When we talk about life in outer space, it's easy to feel a dreamer, but here's something for the realists in us. Scientists tell us life gets started very easily. You just need basic elements like water and oxygen and nature takes its course.

That's what happened on Earth, and rather immediately, according to scientists.

If you look at the history of this planet, the moment life could be here, it was.

Would it just be a matter of time before single cell organisms mesh together and start evolving into more complex life forms? Oppenheimer's fish, for instance. Even if there's a 1 percent chance, given the numbers, you see why experts believe intelligent life exists out there.

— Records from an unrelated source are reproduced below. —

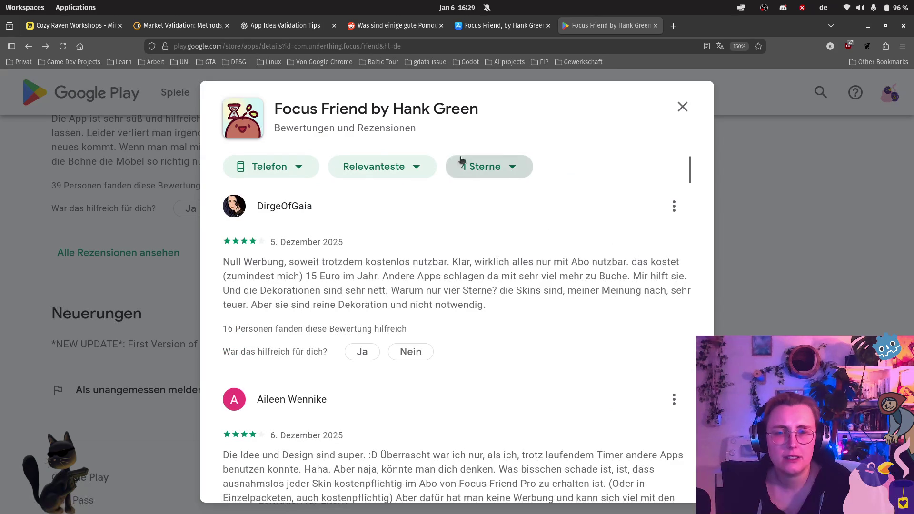
# - Filter the Focus Friend reviews to '3 Sterne' and skim through them
pyautogui.click(460, 160)
pyautogui.click(483, 316)
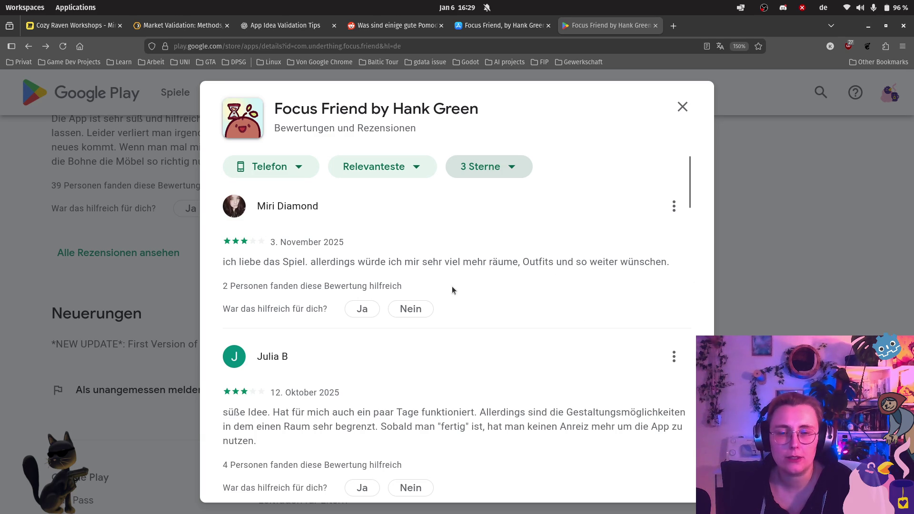
pyautogui.scroll(-3, 497, 290)
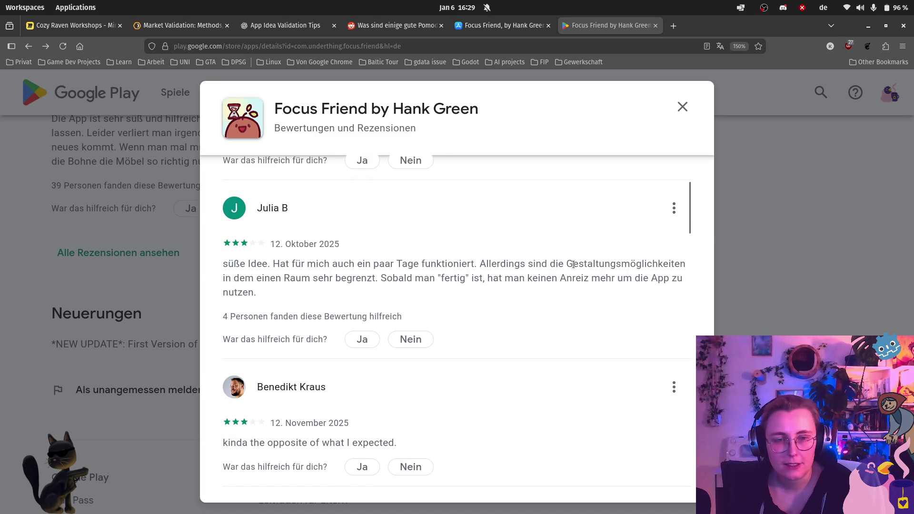
pyautogui.scroll(-3, 457, 279)
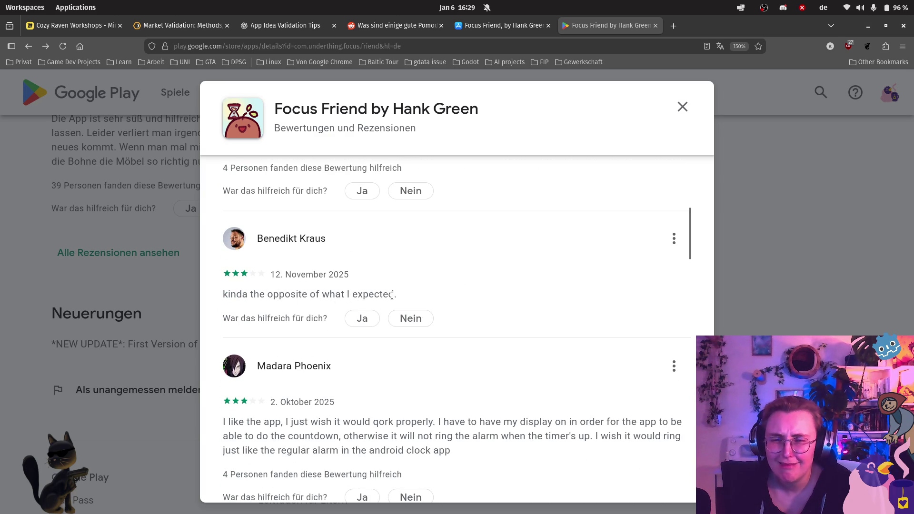
pyautogui.tripleClick(399, 298)
pyautogui.click(521, 262)
pyautogui.scroll(-3, 627, 273)
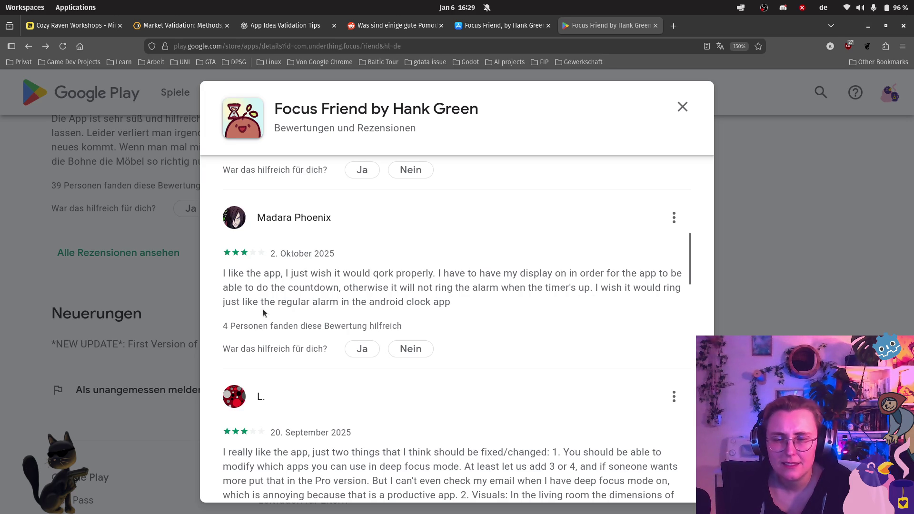
# - Highlight the complaints about the alarm not ringing like the clock app, then close the reviews
pyautogui.moveTo(461, 305)
pyautogui.mouseDown()
pyautogui.moveTo(514, 287)
pyautogui.moveTo(645, 273)
pyautogui.moveTo(596, 280)
pyautogui.mouseUp()
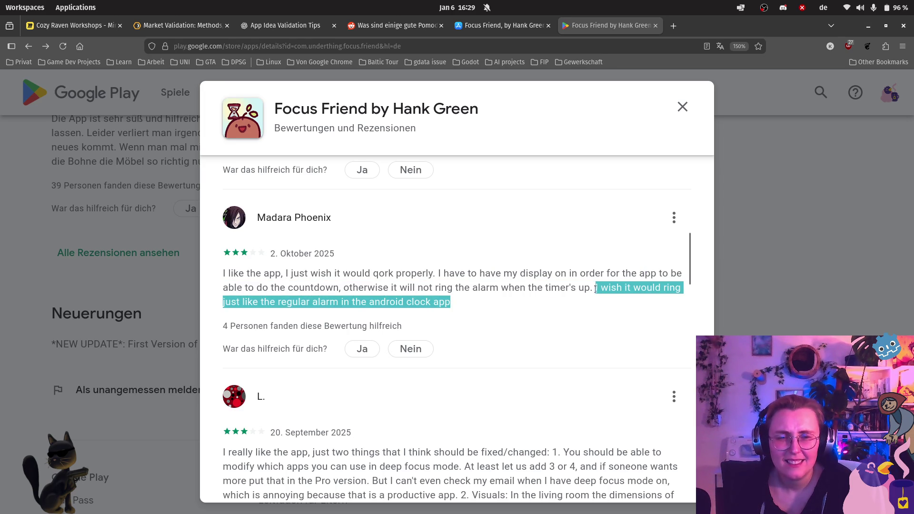
pyautogui.click(539, 319)
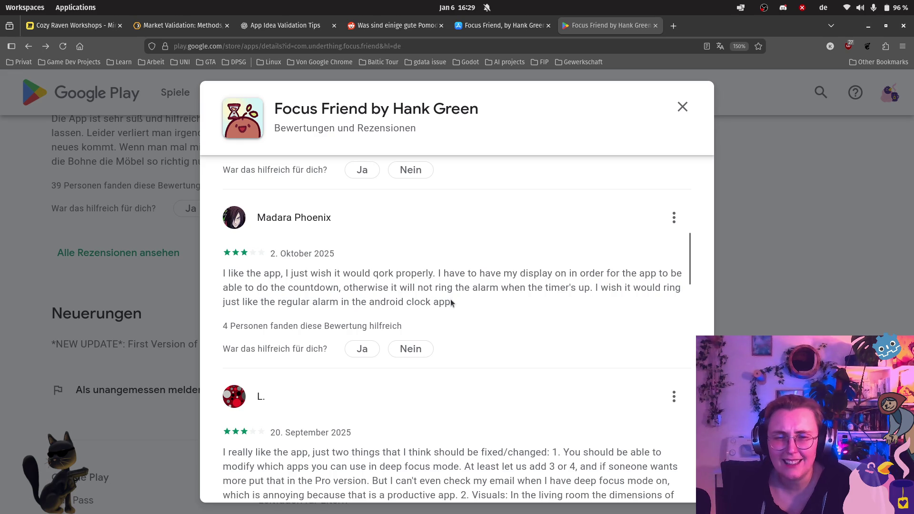
pyautogui.moveTo(451, 302); pyautogui.dragTo(585, 286)
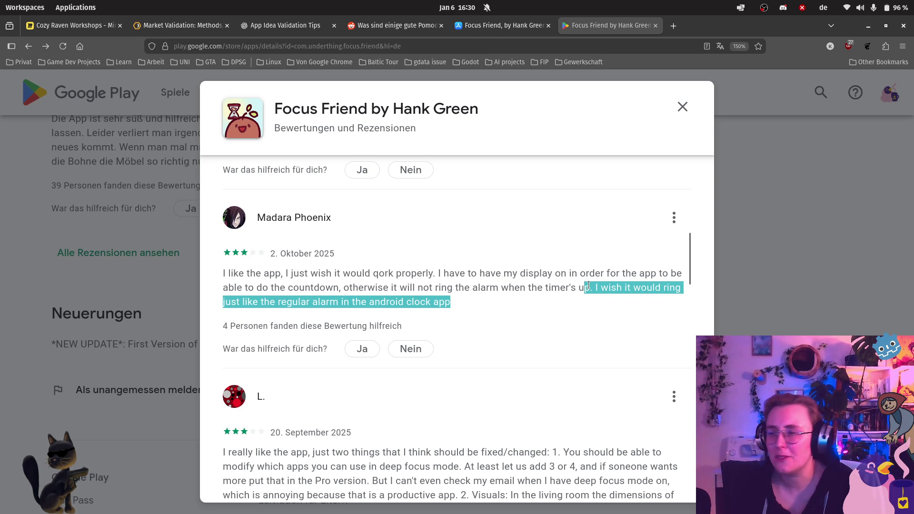
pyautogui.click(598, 307)
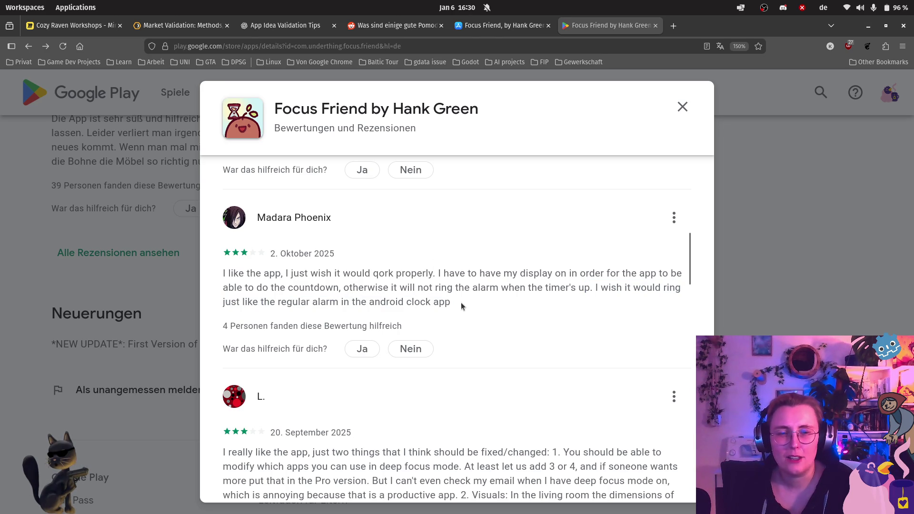
pyautogui.moveTo(457, 303)
pyautogui.mouseDown()
pyautogui.moveTo(606, 285)
pyautogui.moveTo(594, 284)
pyautogui.mouseUp()
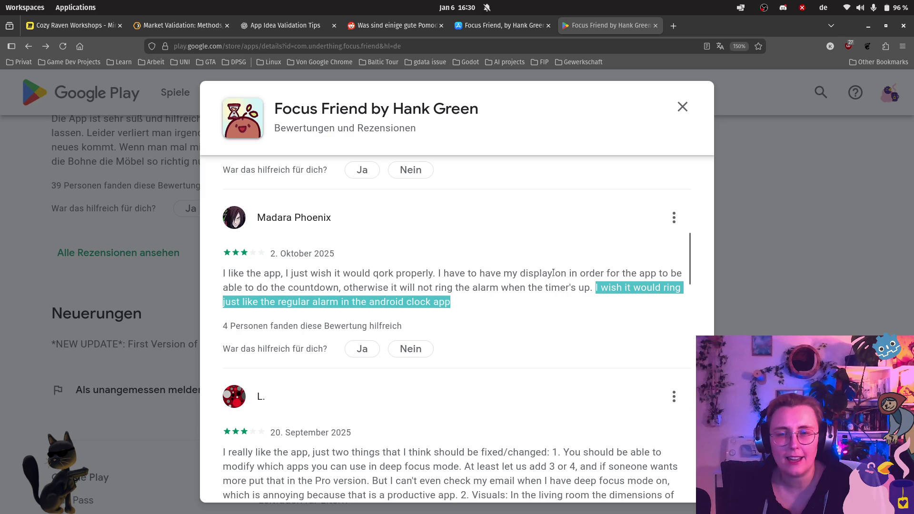
pyautogui.click(526, 293)
pyautogui.scroll(-3, 476, 300)
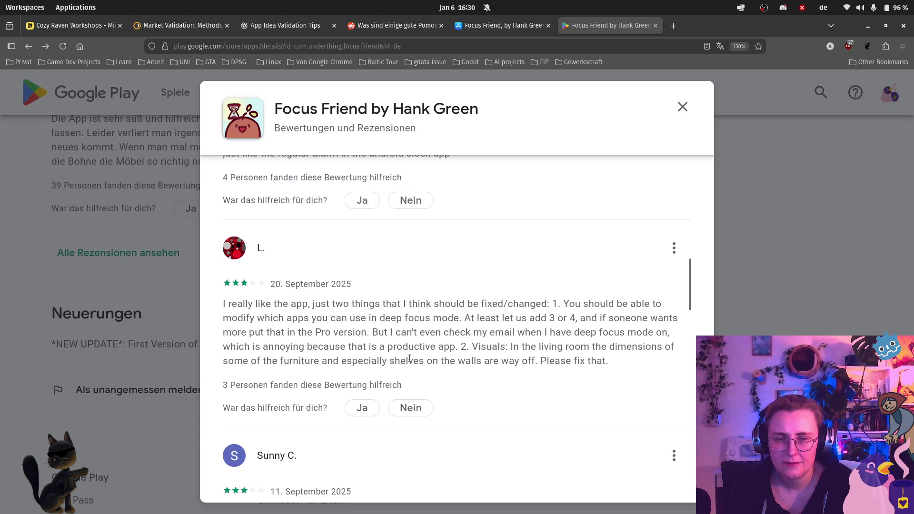
pyautogui.scroll(-10, 446, 358)
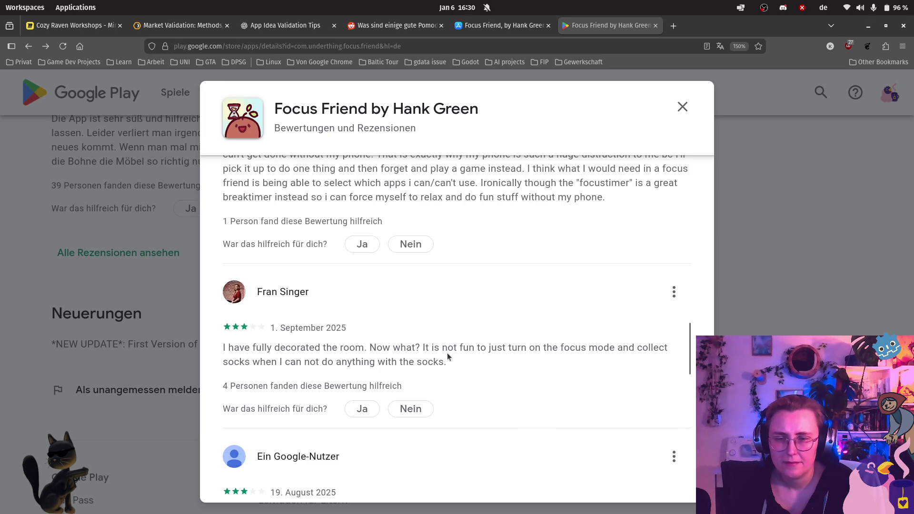
pyautogui.click(683, 107)
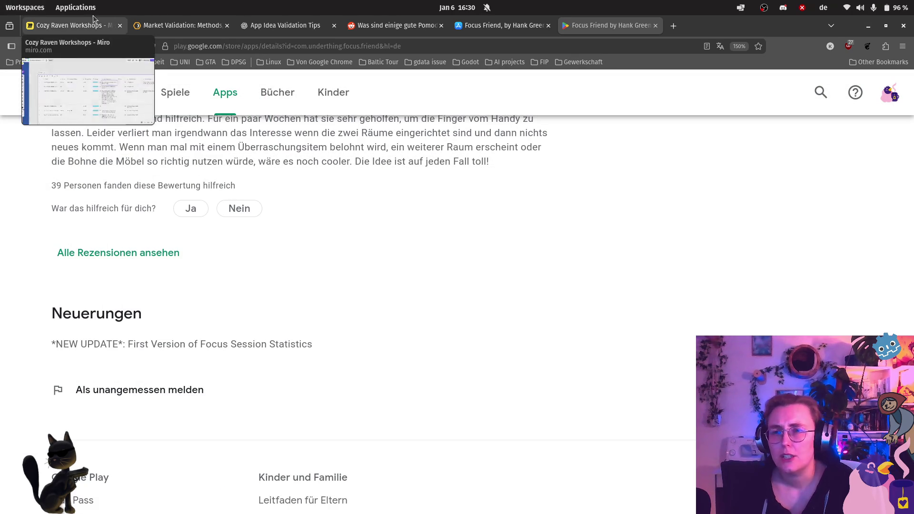
# - Back in Miro, deselect the 'Skins expensive (always), Allow list nur in pro' cell and fit the table in view
pyautogui.click(71, 25)
pyautogui.click(615, 164)
pyautogui.scroll(-2, 671, 269)
pyautogui.scroll(-1, 672, 268)
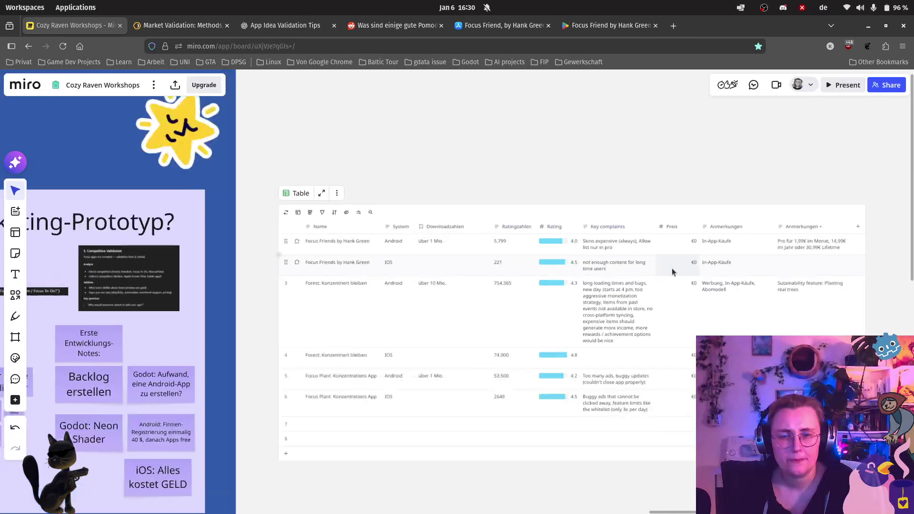
pyautogui.scroll(3, 672, 267)
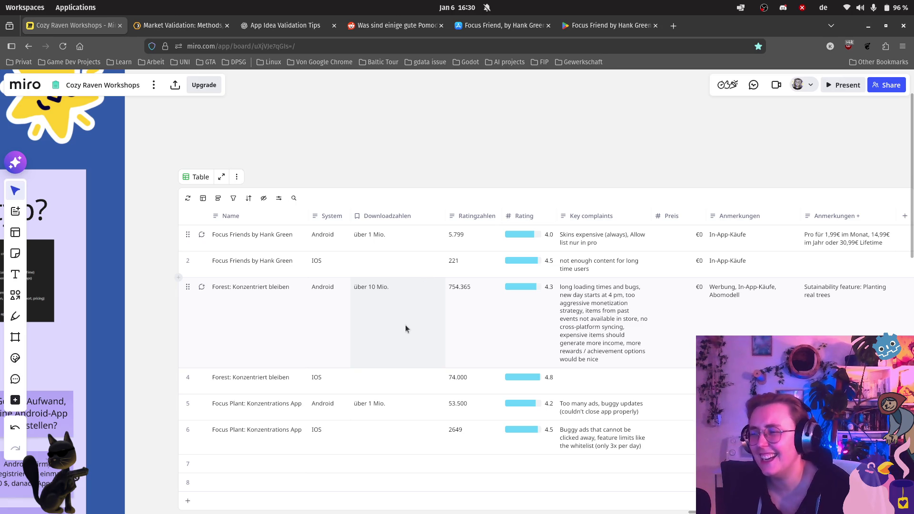
pyautogui.scroll(-2, 532, 144)
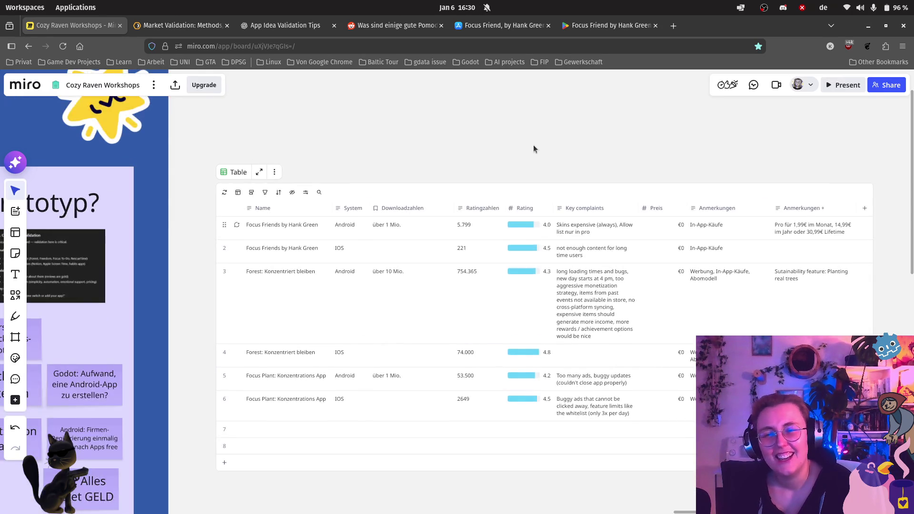
pyautogui.scroll(-2, 533, 143)
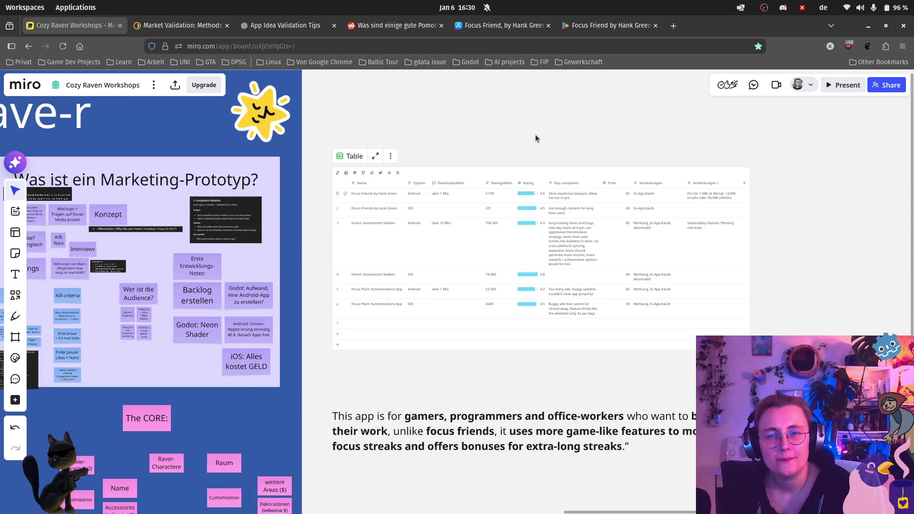
pyautogui.scroll(1, 535, 134)
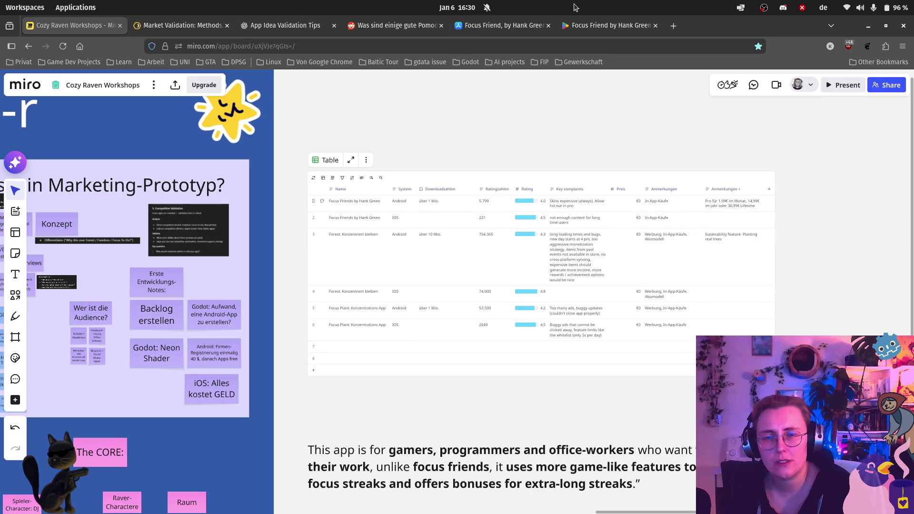
pyautogui.scroll(2, 357, 278)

So why we haven't had contact yet? Maybe it's because we've just started looking. Shostak has been at it for 25 years but in a timeline of Earth, 4.5 billion years, we're starting kind of late.

Not to mention, we'd be counting on life on another planet to have developed the tools, at exactly the same time, to look for us and they may even be too smart for us.

If there had been other civilizations, even nearby, they may have gone through another stage of evolution where they see us as greasy bacteria.

Many astronomers believe the answers aren't light years away.

"This is the first generation with the scientific knowledge and tech to find something either we find it or you get a cup of coffee from me."